→ **Teks Sumber**
((
Presensi fighting game di dunia esports memang tak sebesar genre MOBA atau RTS, namun tetap mengalami perkembangan yang cukup signifikan selama beberapa tahun terakhir. Capcom yang merupakan developer seri Street Fighter berperan besar dalam hal ini. Merekalah yang menaikkan level kompetisi fighting game di seluruh dunia dengan seri kompetisi Capcom Pro Tour sejak tahun 2013.

Ramainya iklim esports juga membuat fighting game mengalami peningkatan popularitas. Street Fighter V yang menjadi judul andalan Capcom pun sampai sekarang terus mendapat update, baik berupa karakter, kostum, atau mode permainan baru. Street Fighter V sudah memasuki usia tahun ketiga, namun belum ada tanda-tanda Capcom akan menggantinya dengan game lain, Street Fighter VI misalnya.

Menyambut Halloween yang akan datang sebulan lagi, Capcom tak ketinggalan meramaikan dengan konten bertema horor. Kali ini mereka merilis tujuh kostum baru untuk karakter Guile, Falke, Kolin, Abigail, Chun-Li, Ed, dan Menat. Seperti yang sudah-sudah, kostum-kostum premium tersebut dijual dengan harga masing-masing US$3,99.
))
→ **Baris Data**
((
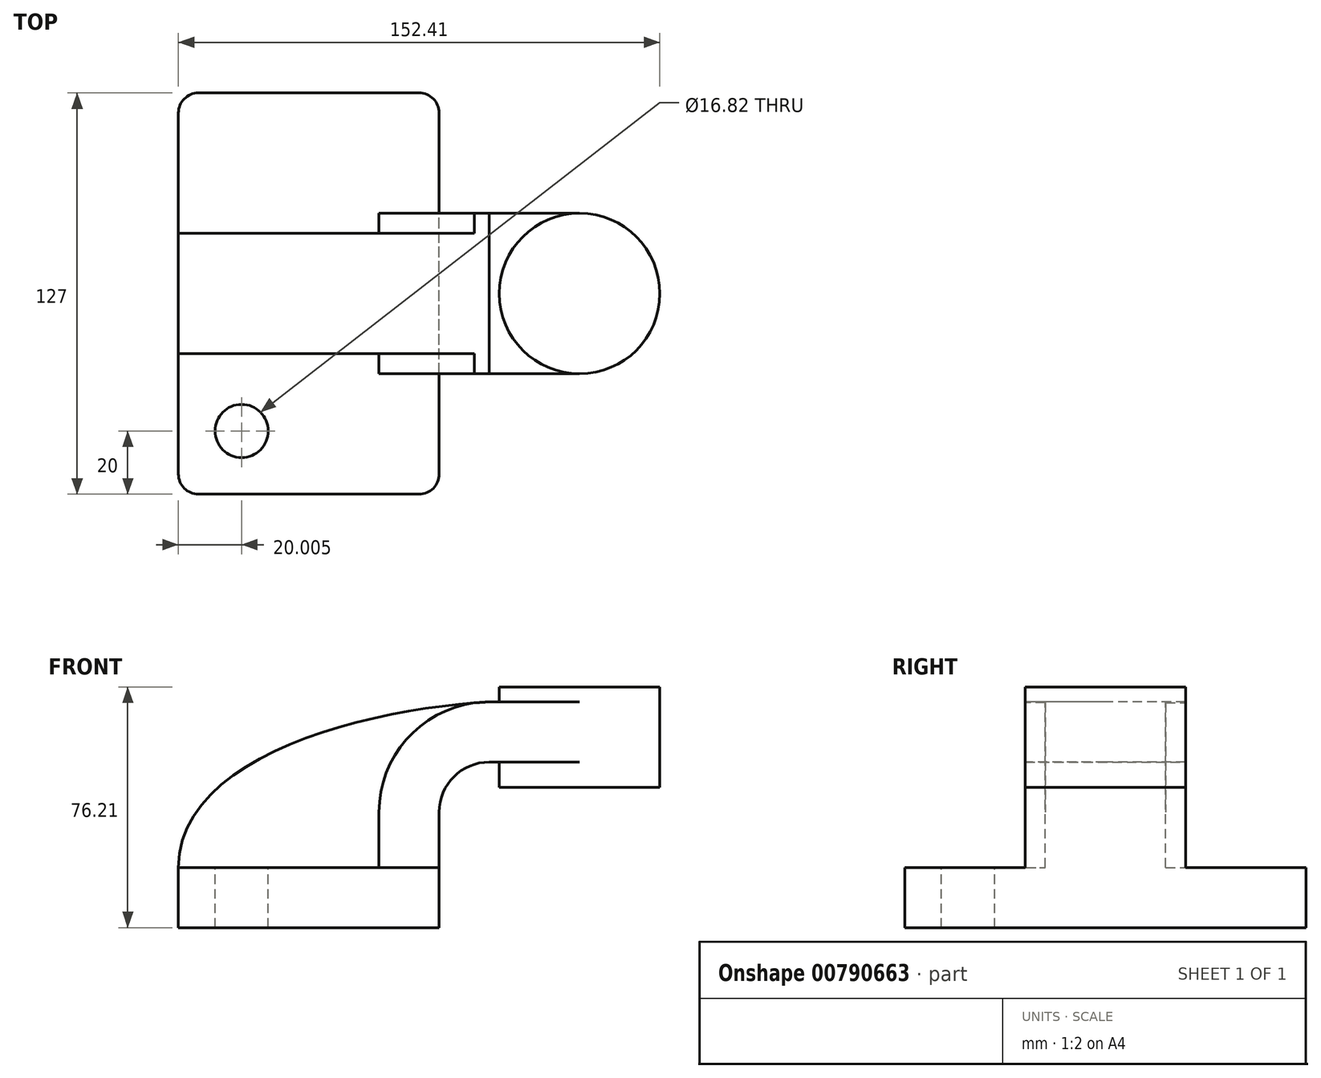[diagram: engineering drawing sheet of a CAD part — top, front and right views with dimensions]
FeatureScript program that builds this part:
))
→ **Latihan**
Dalam teks tentang Street Fighter V, karakter apa saja yang mendapat kostum baru yang dirilis Capcom untuk menyambut Halloween?

→ **Penyelesaian Soal**
Guile, Falke, Kolin, Abigail, Chun-Li, Ed, dan Menat.